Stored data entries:
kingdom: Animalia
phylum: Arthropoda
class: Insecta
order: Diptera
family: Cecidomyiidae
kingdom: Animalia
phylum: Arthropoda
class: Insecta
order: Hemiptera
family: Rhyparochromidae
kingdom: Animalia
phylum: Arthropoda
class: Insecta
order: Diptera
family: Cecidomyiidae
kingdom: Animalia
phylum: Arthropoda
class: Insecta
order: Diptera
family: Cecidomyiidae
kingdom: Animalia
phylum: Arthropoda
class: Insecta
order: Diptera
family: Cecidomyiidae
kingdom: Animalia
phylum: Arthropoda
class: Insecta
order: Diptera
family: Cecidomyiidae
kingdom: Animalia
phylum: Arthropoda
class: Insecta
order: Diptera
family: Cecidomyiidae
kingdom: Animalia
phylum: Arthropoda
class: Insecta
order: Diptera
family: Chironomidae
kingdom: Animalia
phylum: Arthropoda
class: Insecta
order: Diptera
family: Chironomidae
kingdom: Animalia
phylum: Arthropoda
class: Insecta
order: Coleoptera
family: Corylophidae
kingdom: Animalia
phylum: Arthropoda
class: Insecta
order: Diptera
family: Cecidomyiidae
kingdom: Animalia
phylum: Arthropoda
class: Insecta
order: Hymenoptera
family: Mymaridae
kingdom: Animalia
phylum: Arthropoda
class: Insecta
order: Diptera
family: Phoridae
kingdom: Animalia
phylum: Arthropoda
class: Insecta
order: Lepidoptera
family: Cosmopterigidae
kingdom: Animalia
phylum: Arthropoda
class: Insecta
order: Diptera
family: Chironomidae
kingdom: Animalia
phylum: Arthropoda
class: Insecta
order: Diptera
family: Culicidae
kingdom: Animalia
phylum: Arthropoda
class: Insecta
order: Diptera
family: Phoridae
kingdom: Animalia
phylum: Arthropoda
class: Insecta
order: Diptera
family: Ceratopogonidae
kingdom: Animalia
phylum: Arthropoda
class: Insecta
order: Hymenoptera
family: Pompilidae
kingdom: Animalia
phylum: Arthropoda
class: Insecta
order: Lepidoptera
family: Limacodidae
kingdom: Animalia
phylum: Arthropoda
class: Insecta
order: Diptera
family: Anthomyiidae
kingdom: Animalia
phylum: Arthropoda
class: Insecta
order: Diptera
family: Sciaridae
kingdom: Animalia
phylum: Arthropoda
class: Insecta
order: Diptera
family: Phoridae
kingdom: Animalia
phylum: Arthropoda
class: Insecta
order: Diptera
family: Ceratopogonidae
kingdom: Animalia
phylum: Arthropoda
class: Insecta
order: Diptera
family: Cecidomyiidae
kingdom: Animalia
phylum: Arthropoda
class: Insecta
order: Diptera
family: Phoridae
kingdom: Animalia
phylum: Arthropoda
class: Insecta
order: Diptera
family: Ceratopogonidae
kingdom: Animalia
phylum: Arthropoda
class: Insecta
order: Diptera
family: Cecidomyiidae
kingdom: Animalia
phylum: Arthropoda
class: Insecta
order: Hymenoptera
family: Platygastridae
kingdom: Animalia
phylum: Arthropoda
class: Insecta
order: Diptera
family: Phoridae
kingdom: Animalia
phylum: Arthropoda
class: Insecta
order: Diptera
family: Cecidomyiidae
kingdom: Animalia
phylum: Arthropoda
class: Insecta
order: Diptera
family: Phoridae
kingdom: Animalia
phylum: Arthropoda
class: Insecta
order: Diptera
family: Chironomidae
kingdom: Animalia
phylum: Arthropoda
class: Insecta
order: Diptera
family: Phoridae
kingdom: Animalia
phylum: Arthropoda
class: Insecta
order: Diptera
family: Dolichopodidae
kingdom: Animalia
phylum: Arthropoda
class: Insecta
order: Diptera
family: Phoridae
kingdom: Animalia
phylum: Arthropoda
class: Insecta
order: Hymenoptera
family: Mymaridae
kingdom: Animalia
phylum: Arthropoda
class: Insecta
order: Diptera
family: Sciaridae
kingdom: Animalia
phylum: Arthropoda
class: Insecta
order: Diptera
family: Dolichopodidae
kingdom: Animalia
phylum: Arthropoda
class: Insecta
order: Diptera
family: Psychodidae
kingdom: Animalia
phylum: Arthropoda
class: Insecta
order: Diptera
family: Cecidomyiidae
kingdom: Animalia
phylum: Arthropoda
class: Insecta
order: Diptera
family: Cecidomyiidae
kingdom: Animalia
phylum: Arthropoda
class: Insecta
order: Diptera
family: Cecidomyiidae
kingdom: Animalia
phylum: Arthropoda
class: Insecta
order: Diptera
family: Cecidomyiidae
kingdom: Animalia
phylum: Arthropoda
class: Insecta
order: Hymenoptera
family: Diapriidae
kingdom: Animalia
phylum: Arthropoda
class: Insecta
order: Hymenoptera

■ **Work to be completed**
Please copy out all of the lines above, keeping every one unchanged.

■ **Output below**
kingdom: Animalia
phylum: Arthropoda
class: Insecta
order: Diptera
family: Cecidomyiidae
kingdom: Animalia
phylum: Arthropoda
class: Insecta
order: Hemiptera
family: Rhyparochromidae
kingdom: Animalia
phylum: Arthropoda
class: Insecta
order: Diptera
family: Cecidomyiidae
kingdom: Animalia
phylum: Arthropoda
class: Insecta
order: Diptera
family: Cecidomyiidae
kingdom: Animalia
phylum: Arthropoda
class: Insecta
order: Diptera
family: Cecidomyiidae
kingdom: Animalia
phylum: Arthropoda
class: Insecta
order: Diptera
family: Cecidomyiidae
kingdom: Animalia
phylum: Arthropoda
class: Insecta
order: Diptera
family: Cecidomyiidae
kingdom: Animalia
phylum: Arthropoda
class: Insecta
order: Diptera
family: Chironomidae
kingdom: Animalia
phylum: Arthropoda
class: Insecta
order: Diptera
family: Chironomidae
kingdom: Animalia
phylum: Arthropoda
class: Insecta
order: Coleoptera
family: Corylophidae
kingdom: Animalia
phylum: Arthropoda
class: Insecta
order: Diptera
family: Cecidomyiidae
kingdom: Animalia
phylum: Arthropoda
class: Insecta
order: Hymenoptera
family: Mymaridae
kingdom: Animalia
phylum: Arthropoda
class: Insecta
order: Diptera
family: Phoridae
kingdom: Animalia
phylum: Arthropoda
class: Insecta
order: Lepidoptera
family: Cosmopterigidae
kingdom: Animalia
phylum: Arthropoda
class: Insecta
order: Diptera
family: Chironomidae
kingdom: Animalia
phylum: Arthropoda
class: Insecta
order: Diptera
family: Culicidae
kingdom: Animalia
phylum: Arthropoda
class: Insecta
order: Diptera
family: Phoridae
kingdom: Animalia
phylum: Arthropoda
class: Insecta
order: Diptera
family: Ceratopogonidae
kingdom: Animalia
phylum: Arthropoda
class: Insecta
order: Hymenoptera
family: Pompilidae
kingdom: Animalia
phylum: Arthropoda
class: Insecta
order: Lepidoptera
family: Limacodidae
kingdom: Animalia
phylum: Arthropoda
class: Insecta
order: Diptera
family: Anthomyiidae
kingdom: Animalia
phylum: Arthropoda
class: Insecta
order: Diptera
family: Sciaridae
kingdom: Animalia
phylum: Arthropoda
class: Insecta
order: Diptera
family: Phoridae
kingdom: Animalia
phylum: Arthropoda
class: Insecta
order: Diptera
family: Ceratopogonidae
kingdom: Animalia
phylum: Arthropoda
class: Insecta
order: Diptera
family: Cecidomyiidae
kingdom: Animalia
phylum: Arthropoda
class: Insecta
order: Diptera
family: Phoridae
kingdom: Animalia
phylum: Arthropoda
class: Insecta
order: Diptera
family: Ceratopogonidae
kingdom: Animalia
phylum: Arthropoda
class: Insecta
order: Diptera
family: Cecidomyiidae
kingdom: Animalia
phylum: Arthropoda
class: Insecta
order: Hymenoptera
family: Platygastridae
kingdom: Animalia
phylum: Arthropoda
class: Insecta
order: Diptera
family: Phoridae
kingdom: Animalia
phylum: Arthropoda
class: Insecta
order: Diptera
family: Cecidomyiidae
kingdom: Animalia
phylum: Arthropoda
class: Insecta
order: Diptera
family: Phoridae
kingdom: Animalia
phylum: Arthropoda
class: Insecta
order: Diptera
family: Chironomidae
kingdom: Animalia
phylum: Arthropoda
class: Insecta
order: Diptera
family: Phoridae
kingdom: Animalia
phylum: Arthropoda
class: Insecta
order: Diptera
family: Dolichopodidae
kingdom: Animalia
phylum: Arthropoda
class: Insecta
order: Diptera
family: Phoridae
kingdom: Animalia
phylum: Arthropoda
class: Insecta
order: Hymenoptera
family: Mymaridae
kingdom: Animalia
phylum: Arthropoda
class: Insecta
order: Diptera
family: Sciaridae
kingdom: Animalia
phylum: Arthropoda
class: Insecta
order: Diptera
family: Dolichopodidae
kingdom: Animalia
phylum: Arthropoda
class: Insecta
order: Diptera
family: Psychodidae
kingdom: Animalia
phylum: Arthropoda
class: Insecta
order: Diptera
family: Cecidomyiidae
kingdom: Animalia
phylum: Arthropoda
class: Insecta
order: Diptera
family: Cecidomyiidae
kingdom: Animalia
phylum: Arthropoda
class: Insecta
order: Diptera
family: Cecidomyiidae
kingdom: Animalia
phylum: Arthropoda
class: Insecta
order: Diptera
family: Cecidomyiidae
kingdom: Animalia
phylum: Arthropoda
class: Insecta
order: Hymenoptera
family: Diapriidae
kingdom: Animalia
phylum: Arthropoda
class: Insecta
order: Hymenoptera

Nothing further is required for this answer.